→ **PROBLEM SET**
**1.** In the passage on gay dating apps, how many reasons does the writer promise for why these apps are completely toxic?
**2.** List every phrase that, according to the passage on gay dating apps, hurt users add to their profiles.
**3.** Continue the passage on gay dating apps with the next few paragraphs, starting after its final sentence.

(EXERCISE PASSAGE Opens)

We all either HATE or LOVE gay “dating apps”. Hate ‘em, hate ‘em, hate ‘em, but we love love love love them. When we get on, we stare at our phone’s screen and think, “Why am I wasting my time on these things?” Let’s be honest, gay dating apps in general are a drag. They suck up time and energy, leaving the end user completely depleted.
Intellectually, We all know this. But the problem is, We keep going back to them.
We may delete an app like Grindr and swear to being the Virgin Mary reborn, but a few weeks later, guess what? We are reinstalling it. But the question is, why? Why do we hate these apps, but keep coming back for more?
Well, here’s seven reasons why these apps are completely toxic, and three reasons why we all use them anyway.
1. We’re Always So Defensive
No matter how much we think we’re rough and tough, we all are human beings with feelings. The second one of us gets hurt we start putting up walls. Then, once we’ve made our bed we’ve got to lie in it (and often without another man in it).
Once hurt we change our profiles and add heated text saying, “No fakes. Tired of the drama. Tired of guys with no cars.” The thing is, we create an environment that’s toxic and hostile.

(EXERCISE PASSAGE Closes)
(RECORDS PROVIDED Opens)

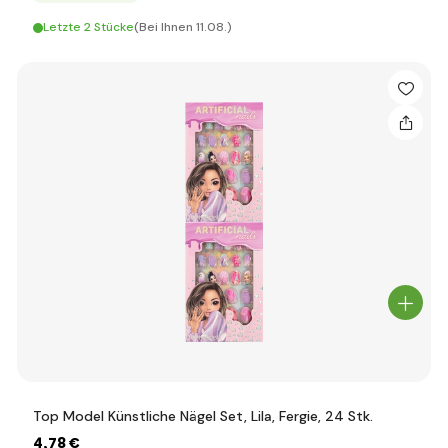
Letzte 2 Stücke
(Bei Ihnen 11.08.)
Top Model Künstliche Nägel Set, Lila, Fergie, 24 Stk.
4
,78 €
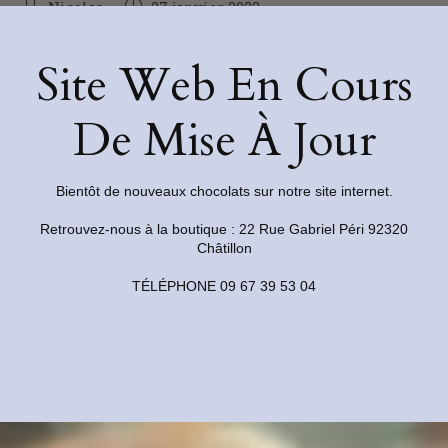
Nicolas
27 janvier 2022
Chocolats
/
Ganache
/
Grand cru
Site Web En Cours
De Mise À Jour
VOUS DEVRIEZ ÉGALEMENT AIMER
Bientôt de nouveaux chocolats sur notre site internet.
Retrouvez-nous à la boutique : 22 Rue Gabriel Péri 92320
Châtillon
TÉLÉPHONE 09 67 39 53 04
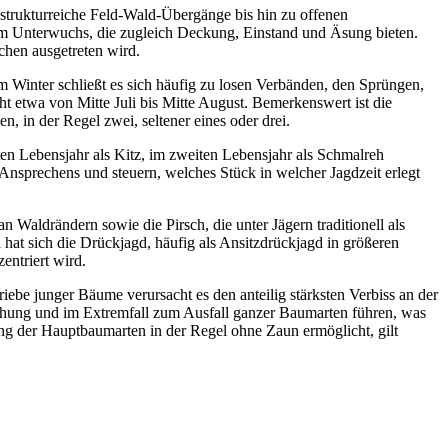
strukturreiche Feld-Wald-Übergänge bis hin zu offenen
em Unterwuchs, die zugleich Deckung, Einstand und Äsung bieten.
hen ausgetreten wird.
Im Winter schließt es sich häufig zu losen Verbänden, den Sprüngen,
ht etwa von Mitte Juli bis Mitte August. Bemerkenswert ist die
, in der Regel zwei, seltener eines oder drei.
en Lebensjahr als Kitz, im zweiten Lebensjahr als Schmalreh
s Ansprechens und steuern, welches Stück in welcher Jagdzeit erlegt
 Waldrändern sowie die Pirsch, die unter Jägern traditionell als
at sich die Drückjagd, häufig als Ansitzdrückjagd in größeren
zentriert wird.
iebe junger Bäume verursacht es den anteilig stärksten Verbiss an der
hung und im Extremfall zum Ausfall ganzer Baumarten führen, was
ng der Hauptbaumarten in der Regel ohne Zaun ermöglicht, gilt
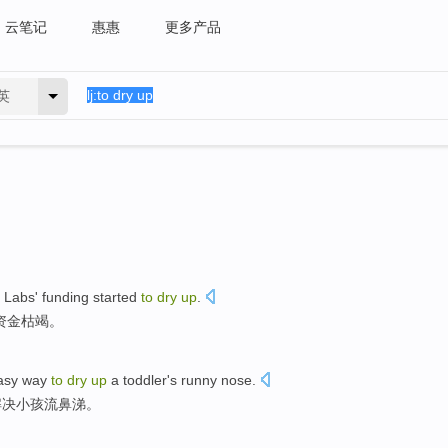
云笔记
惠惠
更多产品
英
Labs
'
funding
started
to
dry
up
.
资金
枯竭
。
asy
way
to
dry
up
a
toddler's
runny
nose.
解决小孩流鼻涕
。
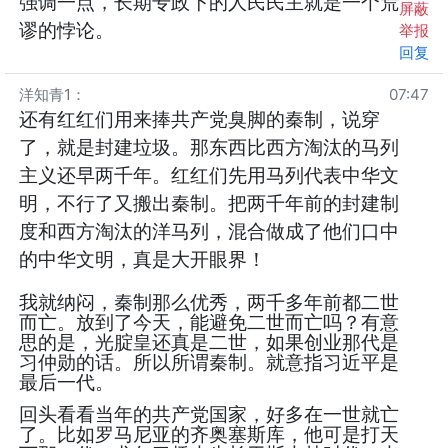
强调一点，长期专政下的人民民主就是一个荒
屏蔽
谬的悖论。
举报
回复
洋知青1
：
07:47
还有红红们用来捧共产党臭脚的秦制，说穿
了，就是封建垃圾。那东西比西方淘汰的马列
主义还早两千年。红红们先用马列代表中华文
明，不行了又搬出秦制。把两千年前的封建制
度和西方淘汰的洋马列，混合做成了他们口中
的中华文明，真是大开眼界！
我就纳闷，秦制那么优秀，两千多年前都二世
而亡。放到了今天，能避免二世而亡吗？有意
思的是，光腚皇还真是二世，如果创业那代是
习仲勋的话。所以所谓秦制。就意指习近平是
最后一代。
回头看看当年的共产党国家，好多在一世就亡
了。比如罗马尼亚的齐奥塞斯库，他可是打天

(RECORDS PROVIDED Closes)

→ **WRITTEN RESPONSES**
**1.** Seven reasons.

**2.**
"No fakes."
"Tired of the drama."
"Tired of guys with no cars."

**3.**
2. We Don’t Talk
This one goes out to all the dating app users, not just the gay ones. Ever had a Tinder match never message you or respond to yours? Ever matched someone and clicked keep swiping?
Once we get matched we often lose interest in the other person. Let’s face it, it’s easier and more fun to swipe away and judge each other than take the time to get to know one another. We’re all a little selfish that way.
3. Our Standards Are Erratic
We place our standards high hoping that we can nab that hot guy with the abs or at least that cute guy with the pretty smile. That’s not to say we can’t, but we don’t wanna consider the guys who have one or two things we don’t like.
Our standards stand so high, but once those rejections come in they drop (and they drop hard). Next thing you know, you’re left low and dry and with a big sigh.
4. It Gives You Options
Let’s be honest though, gay dating apps (and dating apps in general) make things more convenient. Thanks to these tools, we now can see how many people are out there ready to meet up for hook ups, dates, and more.
Apps have made it possible for us to connect in an easier way than ever before. This is especially important for people in smaller towns who may not realize how many men are out there at arm’s reach.
5. It’s an Ego Boost
Plus, the world is so negative that we all could use a little bit of happy. We all want to feel wanted and having a lot of matches and messages does the trick. It tells us that we’re still in the game and hittin’ strong. Hey, there’s no shame in wanting to feel good.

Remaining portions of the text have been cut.